● GOAL:
Output every line of text in the data below verbatim, leaving out the pictures.

• • • • •

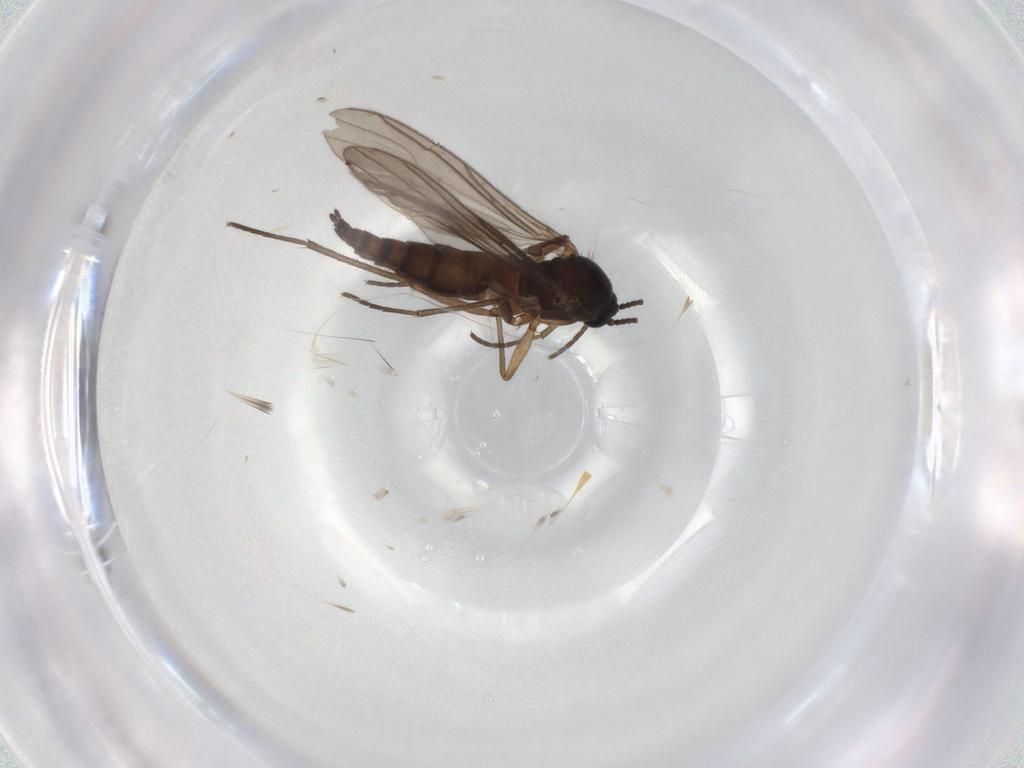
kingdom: Animalia
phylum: Arthropoda
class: Insecta
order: Diptera
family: Sciaridae
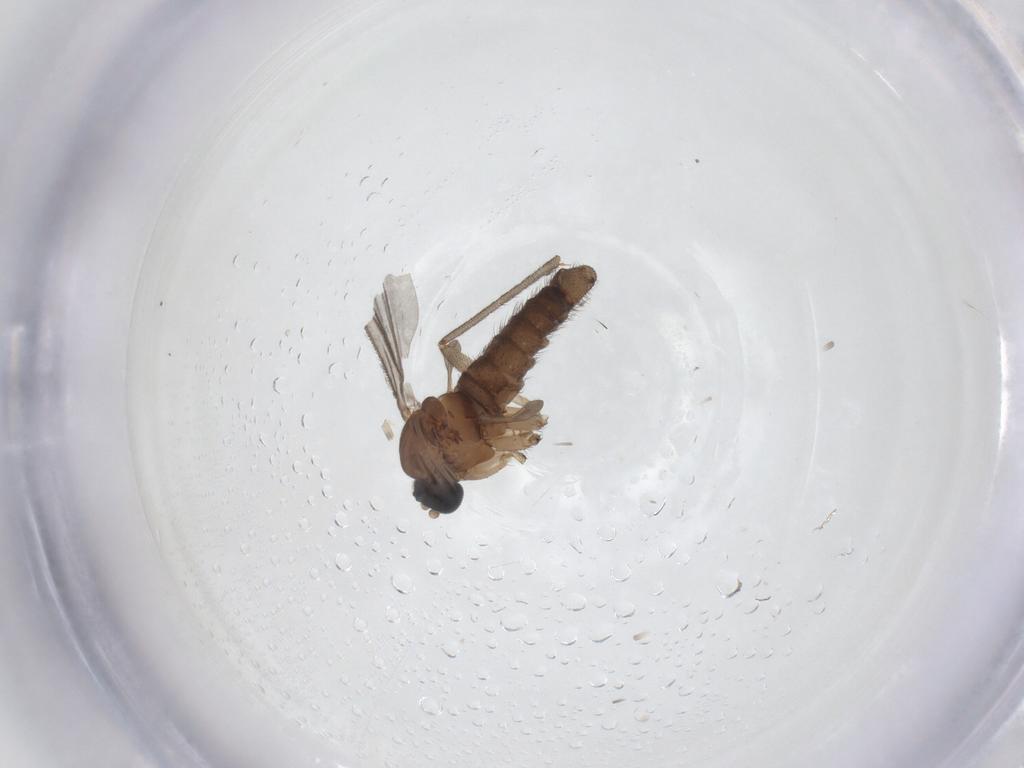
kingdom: Animalia
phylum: Arthropoda
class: Insecta
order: Diptera
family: Sciaridae
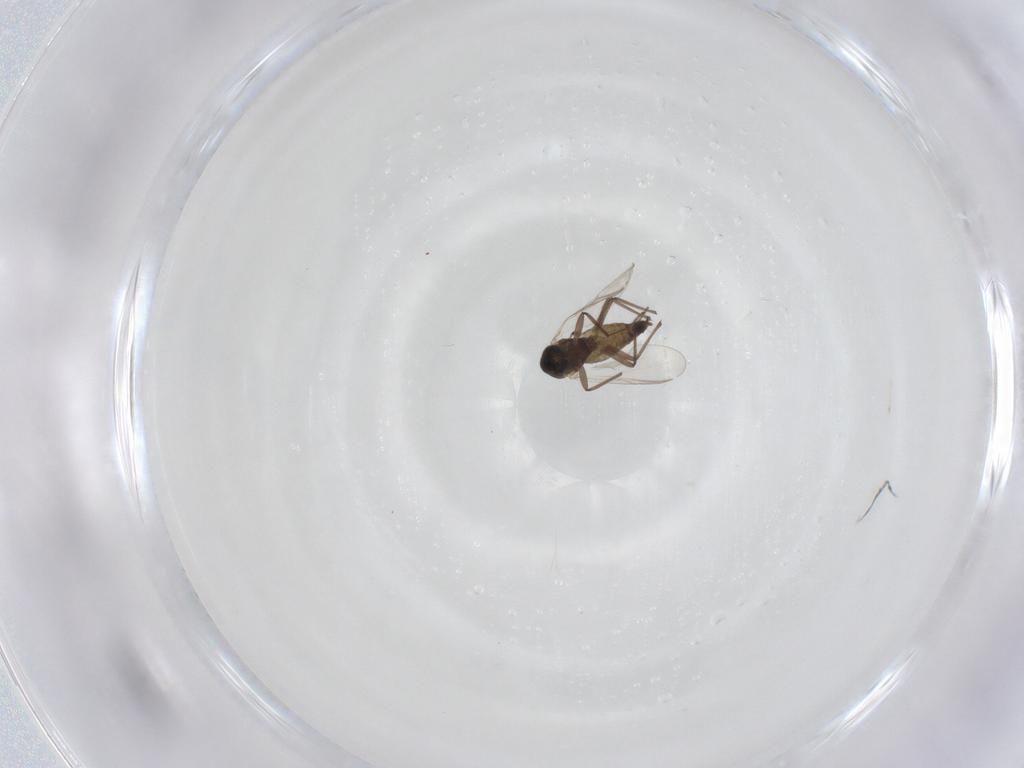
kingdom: Animalia
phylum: Arthropoda
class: Insecta
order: Diptera
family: Chironomidae
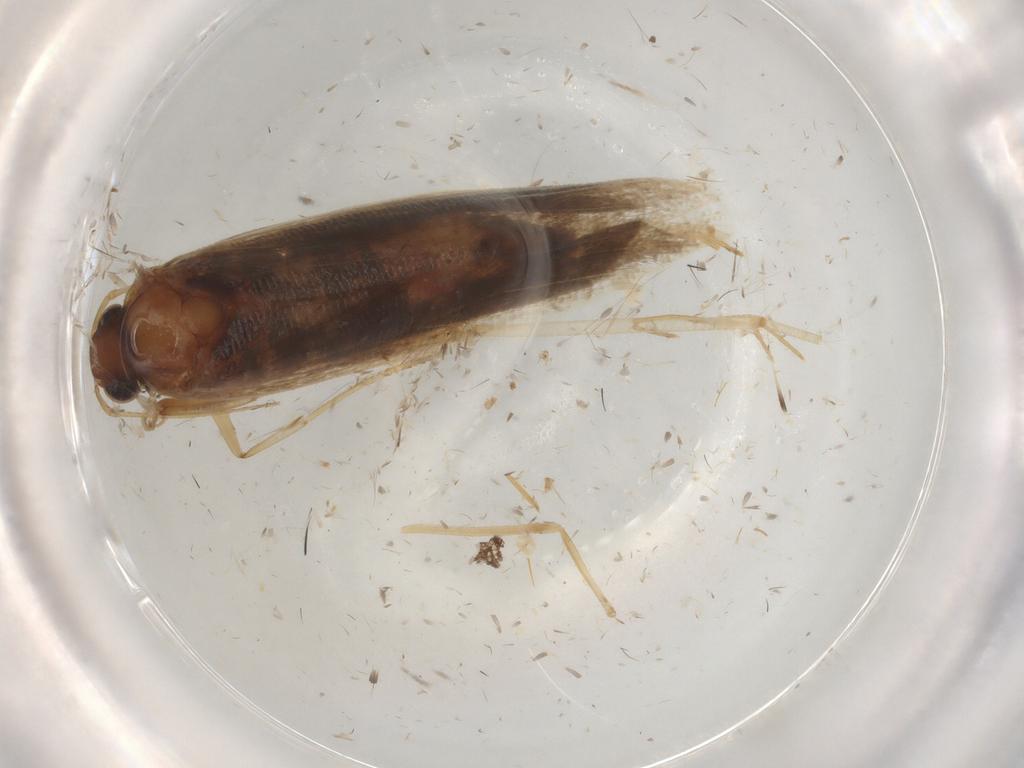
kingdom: Animalia
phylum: Arthropoda
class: Insecta
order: Lepidoptera
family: Gelechiidae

• • • • •

● TASK RESULT:
kingdom: Animalia
phylum: Arthropoda
class: Insecta
order: Diptera
family: Sciaridae
kingdom: Animalia
phylum: Arthropoda
class: Insecta
order: Diptera
family: Sciaridae
kingdom: Animalia
phylum: Arthropoda
class: Insecta
order: Diptera
family: Chironomidae
kingdom: Animalia
phylum: Arthropoda
class: Insecta
order: Lepidoptera
family: Gelechiidae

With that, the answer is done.